Problem: Given $x,y\geq 0$ satisfying \begin{equation}\label{eq:ellipse}x+y+\sqrt{2x^2+2xy+3y^2}=4\end{equation} prove $x^2y<4$. (Hat tip: Sam Walters)
Solution. First rewrite \eqref{eq:ellipse} as \begin{equation}\label{eq:ellipse2}\sqrt{2x^2+2xy+3y^2}=4-x-y\end{equation} Squaring \eqref{eq:ellipse} we obtain an equation of ellipse \begin{equation}\label{eq:ellipse3}(x+4)^2+2(y+2)^2=40\end{equation} (Figire 1)
Graphically we see that the inequality holds as shown in Figure 2.

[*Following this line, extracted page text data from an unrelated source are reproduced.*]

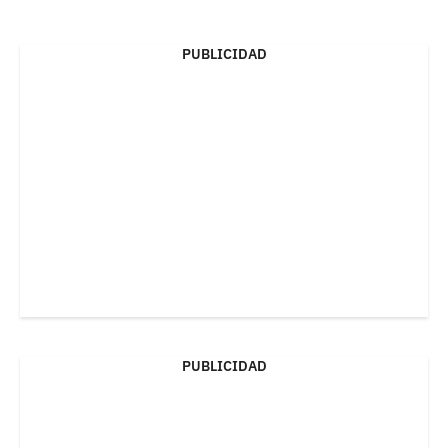
PUBLICIDAD
PUBLICIDAD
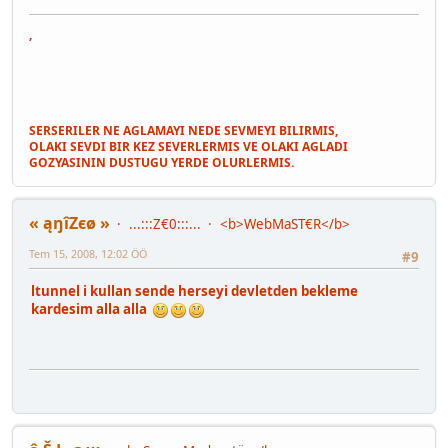
,
SERSERILER NE AGLAMAYI NEDE SEVMEYI BILIRMIS,
OLAKI SEVDI BIR KEZ SEVERLERMIS VE OLAKI AGLADI
GOZYASININ DUSTUGU YERDE OLURLERMIS.
« ąŋîZєø »
...:::Z€0:::...
<b>WebMaST€R</b>
Tem 15, 2008, 12:02 ÖÖ
#9
ltunnel i kullan sende herseyi devletden bekleme
kardesim alla alla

Suppose $x>0$ (for $x=0$ the inequality $x^2y<4$ is trivial). Since $x>0,y>0$ then, $$x^2y<4\Longleftrightarrow (y+2)^2<\left(\frac{4}{x^2}+2\right)^2$$ Solve \eqref{eq:ellipse3} for $(y+2)^2$. \begin{equation}\label{eq:ellipse4}(y+2)^2=20-\frac{(x+4)^2}{2}\end{equation} Now subtract $\left(\frac{4}{x^2}+2\right)^2$ from the RHS of \eqref{eq:ellipse4}. $$20-\frac{(x+4)^2}{2}-\left(\frac{4}{x^2}+2\right)^2=\frac{-x^6-8x^5+16x^4-32x^2-32}{2x^4}<0$$ since $-x^6-8x^5+16x^4-32x^2-32<0$ for $0<x<-4+\sqrt{40}$ as shown in Figure 3.

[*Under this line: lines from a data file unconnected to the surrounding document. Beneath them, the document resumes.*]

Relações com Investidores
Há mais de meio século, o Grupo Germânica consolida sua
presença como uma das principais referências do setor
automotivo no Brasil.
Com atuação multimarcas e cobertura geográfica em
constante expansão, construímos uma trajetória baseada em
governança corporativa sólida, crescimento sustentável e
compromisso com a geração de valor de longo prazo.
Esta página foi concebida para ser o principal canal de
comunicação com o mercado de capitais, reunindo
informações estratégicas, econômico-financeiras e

Update: Republic of Math graphically came up with a sharper inequality $x^2y<1$. The graphics can be seen here. As you can see in the graphics, there is still room for even (slightly) more sharp inequality. In fact $x^2y<0.9$ as you can see in Figure 4 below.
Update: While I could not analytically find the smallest value of $a>0$ such that $x^2y<a$, I found graphically that $a$ can be as small as $0.789$. Figure 5 and Figure 6 are the graphs of $f(x)=-x^6-8x^5+16x^4-8ax^2-2a^2$ for $0\leq x\leq -4+\sqrt{40}$ for $a=0.789$ and for $a=0.788$, respectively. For $a=0.789$, $f(x)<0$ on $[0,-4+\sqrt{40}]$.
But with $a=0.788$ $f(x)$ is no longer negative for all $x$ in $[0,-4+\sqrt{40}]$.